Running a Twitter Campaign
For the last 11 days I've been running a Twitter campaign on the sale going on with my book, Testing with F#. The discounted price has been only $5 for almost a month and that is now at an end. I've not been running the campaign in order to sell a large quantity of books, but more so to get a grasp on how this Twitter ADs works. I will summerize it here for you.
Setting up the Twitter Campaign
I set the campaign to start 28 December and run until 7 January. During this time Twitter was allowed to spend 45 SEK 1 a day, and a total of 495 SEK 2 for the entire period.
It surpised me that you needed to select a location for the campaign. I'm interested at selling my book anywhere in the world. Why would I want to select a location? In the end I picked locations from Google Analytics of my blog. Those reading my blog would also be interested in my book? This might have been an error on my part.
I didn't make any specific pick for gender, language or device. These don't matters in my case. I did put in a list of keywords that should be matched, to find my audience of F# developers or people tweeting about unit testing.
I wanted a narrow match rather than a wide match. If I were to add software development to the list, I would get too wide match with people not interesting in this book.
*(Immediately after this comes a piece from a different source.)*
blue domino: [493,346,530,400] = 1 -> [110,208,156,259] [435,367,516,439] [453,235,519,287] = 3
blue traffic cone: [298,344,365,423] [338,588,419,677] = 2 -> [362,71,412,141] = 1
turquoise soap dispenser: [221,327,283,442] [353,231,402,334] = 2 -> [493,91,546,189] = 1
The same for testing which would target a wide audience of non programmers.
In retrospect this might be completely wrong and I should've added the terms programming, testing, software development and other quite loose keywords.
Then it was time to create the AD tweet. I used the built in card creator to write my tweet without spamming it all to my followers.
The recommendation is to create several different tweets, but I really couldn't think of any more ways to express my message. Anyway, with this I fired off my campaign and off we go.
Running a campaign
It was quite exciting to watch the campaign dashboard and all the impressions ticking up, but what I didn't expect was the likes and retweets that my campaign was getting, and that I was constantly notified about in my phone. At first this was fun and exciting and later it started to get quite annoying.
I kept a close look on my Google Analytics and Twitter Analytics. The campaign was not really bleeding over to my Twitter Account or my blog. I got a few new followers, but the visitor statistics for my blog stayed the same as previous weeks. I guess if I want to draw followers to my blog, I need to target the campaign exactly at my blog. The PACKT website was the target and not my blog, but it would've been a nice side effect if some of the visitors were to bleed over to my blog.
Summarizing the campaign
The result of the campaign was following.
- My tweet made 156k impressions
- The link to my book was clicked 370 times
- The rate of click per impression was 0.24%
The tweet resulted in the following engagements
- 1200 clicks on the tweet
- 11 retweets
- 3 replies
- 7 new followers
Looking at what platforms engaged with the tweet
- Out of 370 link clicks 93% were on mobile devices
- This really shows the importance that the target link is mobile friendly
The locations where the campaign made an impression
- Argentina and Malaysia are far over other locations where it comes to impressions
- My presumption was that US, UK and India might be the correct target locations
The list carries on for all 39 countries.
The list of keywords and the distribution of engagement over the keywords
- F# is the dominant keyword and really the only important one
- No other keyword except F# caused an engagement
Some musings about the result
The campaign didn't quite turn out the way I was expecting it. I was musing about 1% link clicks from the number of impressions and instead it was a quarter of that, 0.24%. For me, this is almost within the margin of error, where people accidently pressing a link because they stumble with their thumbs.
I think the cause for this low engagement is that I'm missing my audience. F# might not be the best keyword to match with as this might be short for something else than the Microsoft F# programming language.
I should probably have added a few more large keywords as software testing, functional programming as to give the impressions a bit more spread and not only hit 1 keyword.
I think I could've skipped most on the 39 locations and focus on a few. I should not only have run the list of locations through my blog, but also through the shipping targets of the PACKT e-shop store.
I don't have any statistics on conversion rates as in how many sales I got from this campaign, but I would be very surprised if the sales will cover the cost of the campaign. This was an experiment and I'm not at all disappointed.